Firstly, that all children are perfectly imperfect. Whether their imperfections show up in the physical form, developmentally, emotionally or any other way, they have within them the blueprint they need for their journey in life. Pain will inevitably be part of that journey – as it is for us all. To resist this fact, and try and prevent or control pain, is an invitation for more suffering. Worse, I think, it runs the risk of teaching them that pain is bad, and that it’s something to be feared, avoided, or medicated. (Please note I’m NOT saying that all pain must be tolerated without appropriate support). Our kids have within them the very tools they need to indicate that they’re in pain and seek comfort. Our job, as their parents, is to be responsive, attuned, compassionate, and present. Not absentmindedly focused on our forecasts and plans for the future.

Next, that there’s a chasmic difference between knowledge and wisdom. You can amass all the information ever written about something, and still be none the wiser about the truth. Wisdom comes from firstly, awareness. Awareness of all of the beliefs, thoughts, feelings and conditioning that are stored in your mind and informing your perspective. I often describe this to my clients as taking a 30-thousand-foot-view from above, and that view includes the awareness that your perspective is inherently biased. Wisdom transcends intellectual thought and emerges from this awareness, from compassion, and from your heart and mind coming together. And even then, wisdom knows that your knowing can only ever be as great, and as limited, as your mind. In my case, I still devote time to research, to advocacy for my son, to his therapy and his health. While he’s still a child I see that as one of the responsibilities of being his mother. It’s also one of my strengths – after all, I’m a health practitioner trained in research, human development and potential. But I recognise that this knowledge is just one context; it’s not the whole truth on which I should base my decisions. Also, instead of casting my mind forward too often, I spend time every day delighting in his now. I remind myself, often, that it’s not his job to make me feel good about being a parent. I talk the language of his diagnoses for liaising with his specialists about treatment and completing various bits of paperwork, but on a day to day basis, I forget that he has any diagnoses. His temperament, strengths, abilities and more are wonderfully unique and his needs are best discerned and planned for when I put my wise hat on and listen to all that he’s telling me (verbally and non verbally), and let my mama-knows-everything-smarty-pants-ego take a hike.

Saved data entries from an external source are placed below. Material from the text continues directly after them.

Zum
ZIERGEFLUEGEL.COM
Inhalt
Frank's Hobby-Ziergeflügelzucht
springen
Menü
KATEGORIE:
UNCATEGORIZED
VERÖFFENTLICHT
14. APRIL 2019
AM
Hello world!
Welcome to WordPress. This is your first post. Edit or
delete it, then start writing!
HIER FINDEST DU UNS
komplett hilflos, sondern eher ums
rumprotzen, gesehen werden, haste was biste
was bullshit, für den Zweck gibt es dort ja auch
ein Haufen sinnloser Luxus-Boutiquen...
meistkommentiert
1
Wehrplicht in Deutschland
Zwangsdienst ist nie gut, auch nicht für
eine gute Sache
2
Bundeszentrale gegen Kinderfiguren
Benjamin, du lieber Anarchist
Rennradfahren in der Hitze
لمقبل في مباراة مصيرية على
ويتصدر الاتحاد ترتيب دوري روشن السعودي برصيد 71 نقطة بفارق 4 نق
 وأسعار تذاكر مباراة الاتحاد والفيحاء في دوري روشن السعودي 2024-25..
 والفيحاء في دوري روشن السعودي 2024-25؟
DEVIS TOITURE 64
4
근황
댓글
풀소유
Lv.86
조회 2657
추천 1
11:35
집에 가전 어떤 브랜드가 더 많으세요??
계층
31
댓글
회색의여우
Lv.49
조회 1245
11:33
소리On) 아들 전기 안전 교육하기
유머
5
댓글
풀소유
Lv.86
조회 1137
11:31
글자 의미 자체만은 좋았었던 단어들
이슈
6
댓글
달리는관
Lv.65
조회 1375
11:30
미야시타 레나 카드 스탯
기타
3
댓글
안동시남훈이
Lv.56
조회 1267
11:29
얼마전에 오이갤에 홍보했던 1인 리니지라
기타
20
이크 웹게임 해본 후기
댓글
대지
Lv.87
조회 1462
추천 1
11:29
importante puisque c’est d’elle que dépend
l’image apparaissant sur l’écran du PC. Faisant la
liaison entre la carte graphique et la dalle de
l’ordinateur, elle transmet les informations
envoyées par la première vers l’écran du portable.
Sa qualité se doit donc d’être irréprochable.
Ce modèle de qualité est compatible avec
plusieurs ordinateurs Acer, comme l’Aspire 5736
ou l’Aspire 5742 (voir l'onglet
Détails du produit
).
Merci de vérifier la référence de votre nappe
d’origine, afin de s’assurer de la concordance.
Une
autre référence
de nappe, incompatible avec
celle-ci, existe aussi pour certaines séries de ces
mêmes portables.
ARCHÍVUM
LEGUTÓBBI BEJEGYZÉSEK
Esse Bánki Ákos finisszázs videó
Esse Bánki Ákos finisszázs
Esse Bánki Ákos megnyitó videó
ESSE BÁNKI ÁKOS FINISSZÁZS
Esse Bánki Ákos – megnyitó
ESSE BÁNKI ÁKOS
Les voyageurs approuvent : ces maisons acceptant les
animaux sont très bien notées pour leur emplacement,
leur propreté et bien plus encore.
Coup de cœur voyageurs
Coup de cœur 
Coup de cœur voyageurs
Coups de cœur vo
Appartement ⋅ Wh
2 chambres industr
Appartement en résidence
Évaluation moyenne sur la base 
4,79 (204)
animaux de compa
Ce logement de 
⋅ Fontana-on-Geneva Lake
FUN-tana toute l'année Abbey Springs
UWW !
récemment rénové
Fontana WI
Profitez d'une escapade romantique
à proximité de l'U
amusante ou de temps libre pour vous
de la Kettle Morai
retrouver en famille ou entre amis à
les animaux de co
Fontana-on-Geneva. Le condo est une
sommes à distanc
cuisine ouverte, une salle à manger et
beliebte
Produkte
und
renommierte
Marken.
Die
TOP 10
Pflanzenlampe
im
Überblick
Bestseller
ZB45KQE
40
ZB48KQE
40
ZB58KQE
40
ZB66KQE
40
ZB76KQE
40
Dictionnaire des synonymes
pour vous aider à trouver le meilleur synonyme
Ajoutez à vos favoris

And finally, I’ve learned that children can be our greatest teachers in presence and mindfulness. In the 30 minutes it takes me to prepare the evening meal, I can mentally review my incomplete to-do list, take a phone call, respond to a text message, plan the following day’s lunches, feed the cat, wash half the dishes and check the weather forecast. My kids in that time will be either playing, bathing, fighting with each other or hanging around the kitchen proclaiming starvation. My point is, whichever one they’re doing, they are just. doing. that. With their whole being. If they’re fighting, they’re in it boots and all. They’re not putting their bodies through their paces while their minds ponder their day at school. Or mumble a whinge about being hungry, reflecting on all the past occasions where they’ve had to wait for food, while engaged in their play. They do one thing at a time. We teach them how to break away from this wonderful, natural state as they grow, when we model the falsely glorified ‘art’ of multitasking and switching attention from one partially-completed activity to the next.  In doing so, we’re unwittingly laying down the foundations for stress, fatigue, agitation and inefficiency.